> _TASK PROMPT_
Reproduce the entries beneath exactly, without their images.

Page layout parsing data
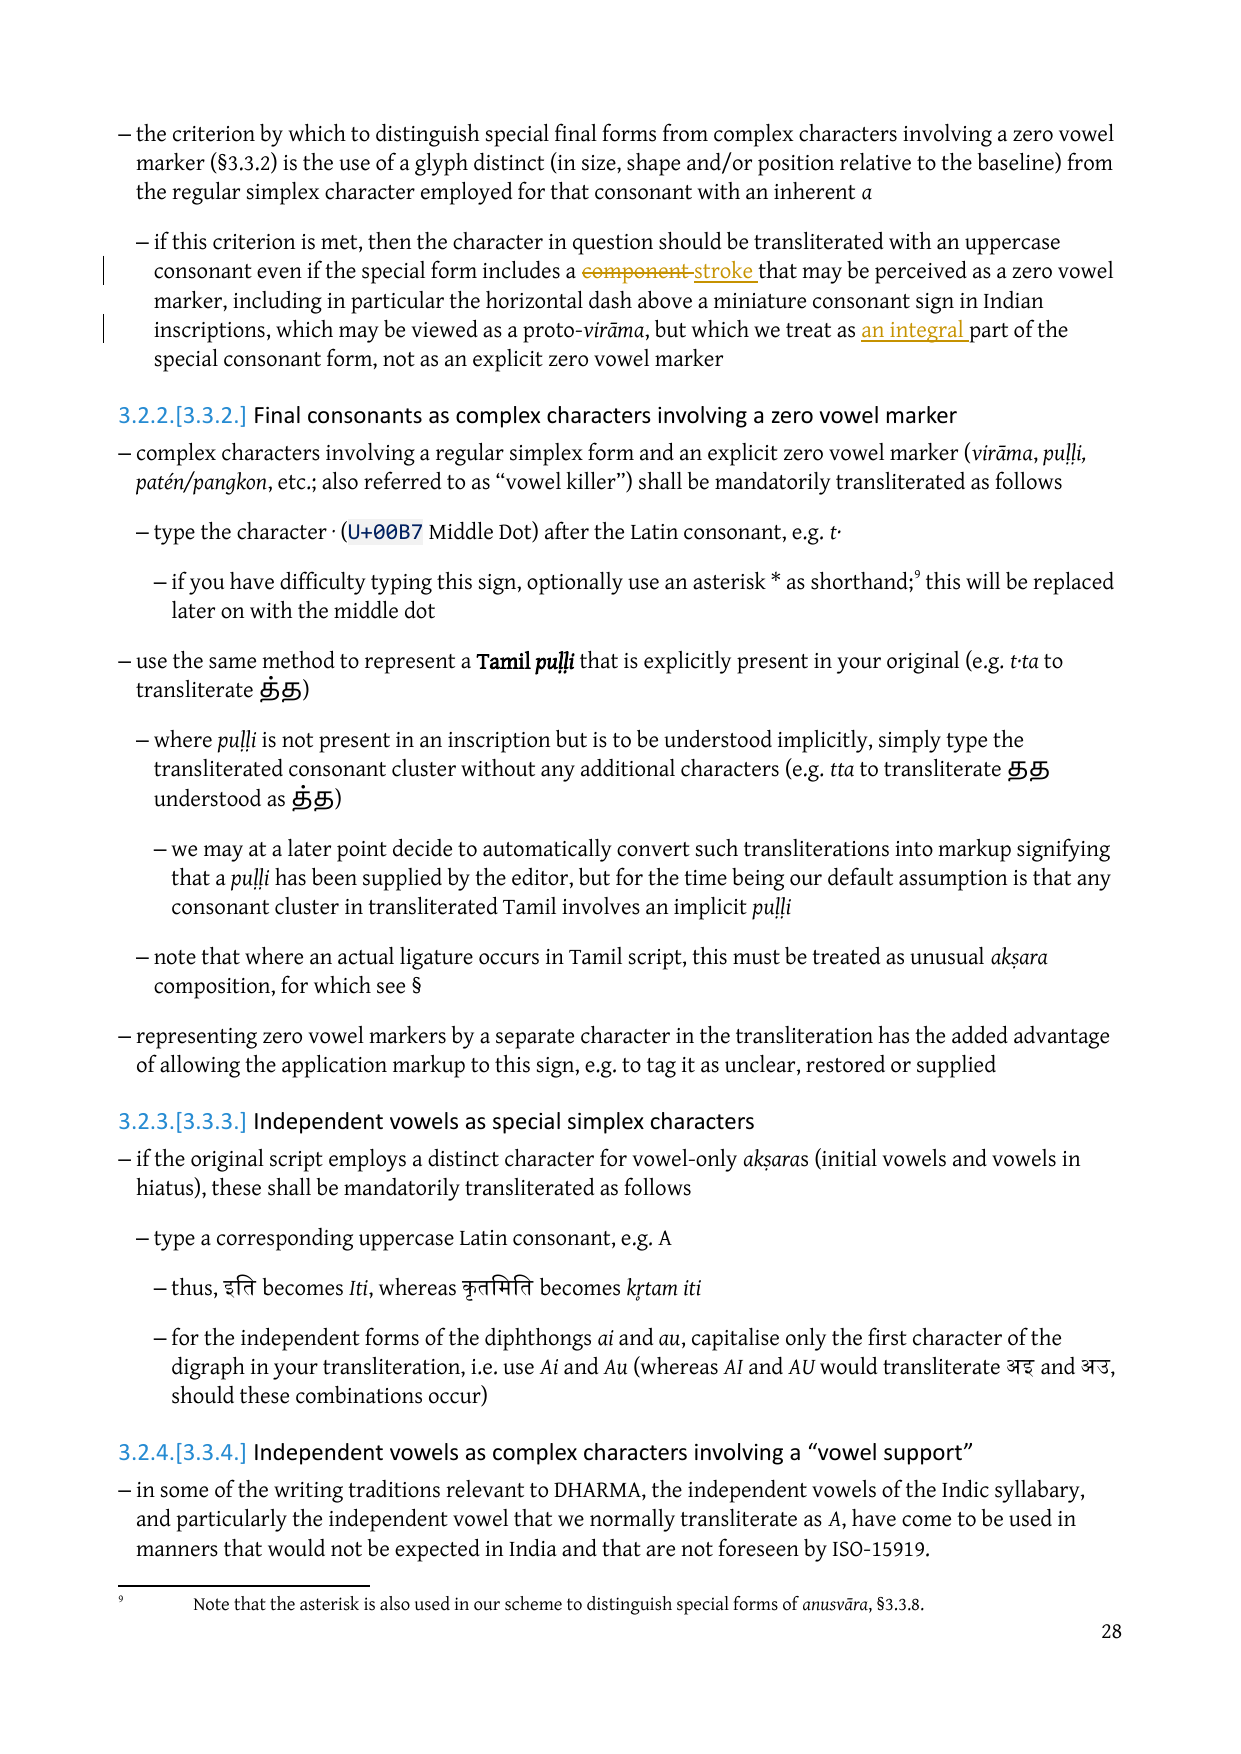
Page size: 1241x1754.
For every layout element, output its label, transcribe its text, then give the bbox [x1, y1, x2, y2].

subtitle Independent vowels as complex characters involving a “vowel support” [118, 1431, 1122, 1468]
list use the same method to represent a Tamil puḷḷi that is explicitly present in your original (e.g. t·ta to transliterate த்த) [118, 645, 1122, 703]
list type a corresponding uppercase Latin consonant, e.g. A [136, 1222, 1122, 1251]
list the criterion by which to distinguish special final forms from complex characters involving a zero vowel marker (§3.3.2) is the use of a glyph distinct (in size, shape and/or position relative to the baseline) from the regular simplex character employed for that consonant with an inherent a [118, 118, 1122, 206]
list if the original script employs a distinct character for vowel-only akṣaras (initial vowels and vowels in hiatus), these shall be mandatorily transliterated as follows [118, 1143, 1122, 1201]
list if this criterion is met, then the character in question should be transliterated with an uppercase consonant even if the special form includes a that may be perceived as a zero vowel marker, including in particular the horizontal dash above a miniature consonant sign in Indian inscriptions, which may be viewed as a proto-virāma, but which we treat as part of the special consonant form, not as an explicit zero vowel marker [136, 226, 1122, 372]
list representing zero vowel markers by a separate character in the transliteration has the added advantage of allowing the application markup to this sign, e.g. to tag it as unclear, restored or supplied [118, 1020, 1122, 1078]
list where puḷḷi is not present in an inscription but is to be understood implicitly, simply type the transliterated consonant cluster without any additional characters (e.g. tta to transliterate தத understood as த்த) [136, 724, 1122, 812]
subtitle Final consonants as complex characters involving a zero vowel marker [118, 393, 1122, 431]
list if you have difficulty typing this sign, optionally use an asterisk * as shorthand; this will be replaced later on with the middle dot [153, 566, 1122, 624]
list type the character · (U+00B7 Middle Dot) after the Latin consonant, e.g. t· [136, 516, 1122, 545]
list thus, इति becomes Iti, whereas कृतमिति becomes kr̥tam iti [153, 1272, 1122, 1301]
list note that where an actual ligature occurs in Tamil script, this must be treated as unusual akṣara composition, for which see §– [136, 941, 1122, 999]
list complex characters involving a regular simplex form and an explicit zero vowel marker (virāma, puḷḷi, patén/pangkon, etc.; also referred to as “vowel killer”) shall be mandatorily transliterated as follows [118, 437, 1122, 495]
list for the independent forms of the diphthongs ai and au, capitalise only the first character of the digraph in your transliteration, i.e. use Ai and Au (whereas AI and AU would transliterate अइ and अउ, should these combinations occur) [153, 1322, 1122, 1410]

> _RESPONSE AREA_
Page size: 1241x1754.
For every layout element, output its label, transcribe its text, then give the bbox [x1, y1, x2, y2].

subtitle Independent vowels as complex characters involving a “vowel support” [118, 1431, 1122, 1468]
list use the same method to represent a Tamil puḷḷi that is explicitly present in your original (e.g. t·ta to transliterate த்த) [118, 645, 1122, 703]
list type a corresponding uppercase Latin consonant, e.g. A [136, 1222, 1122, 1251]
list the criterion by which to distinguish special final forms from complex characters involving a zero vowel marker (§3.3.2) is the use of a glyph distinct (in size, shape and/or position relative to the baseline) from the regular simplex character employed for that consonant with an inherent a [118, 118, 1122, 206]
list if the original script employs a distinct character for vowel-only akṣaras (initial vowels and vowels in hiatus), these shall be mandatorily transliterated as follows [118, 1143, 1122, 1201]
list if this criterion is met, then the character in question should be transliterated with an uppercase consonant even if the special form includes a that may be perceived as a zero vowel marker, including in particular the horizontal dash above a miniature consonant sign in Indian inscriptions, which may be viewed as a proto-virāma, but which we treat as part of the special consonant form, not as an explicit zero vowel marker [136, 226, 1122, 372]
list representing zero vowel markers by a separate character in the transliteration has the added advantage of allowing the application markup to this sign, e.g. to tag it as unclear, restored or supplied [118, 1020, 1122, 1078]
list where puḷḷi is not present in an inscription but is to be understood implicitly, simply type the transliterated consonant cluster without any additional characters (e.g. tta to transliterate தத understood as த்த) [136, 724, 1122, 812]
subtitle Final consonants as complex characters involving a zero vowel marker [118, 393, 1122, 431]
list if you have difficulty typing this sign, optionally use an asterisk * as shorthand; this will be replaced later on with the middle dot [153, 566, 1122, 624]
list type the character · (U+00B7 Middle Dot) after the Latin consonant, e.g. t· [136, 516, 1122, 545]
list thus, इति becomes Iti, whereas कृतमिति becomes kr̥tam iti [153, 1272, 1122, 1301]
list note that where an actual ligature occurs in Tamil script, this must be treated as unusual akṣara composition, for which see §– [136, 941, 1122, 999]
list complex characters involving a regular simplex form and an explicit zero vowel marker (virāma, puḷḷi, patén/pangkon, etc.; also referred to as “vowel killer”) shall be mandatorily transliterated as follows [118, 437, 1122, 495]
list for the independent forms of the diphthongs ai and au, capitalise only the first character of the digraph in your transliteration, i.e. use Ai and Au (whereas AI and AU would transliterate अइ and अउ, should these combinations occur) [153, 1322, 1122, 1410]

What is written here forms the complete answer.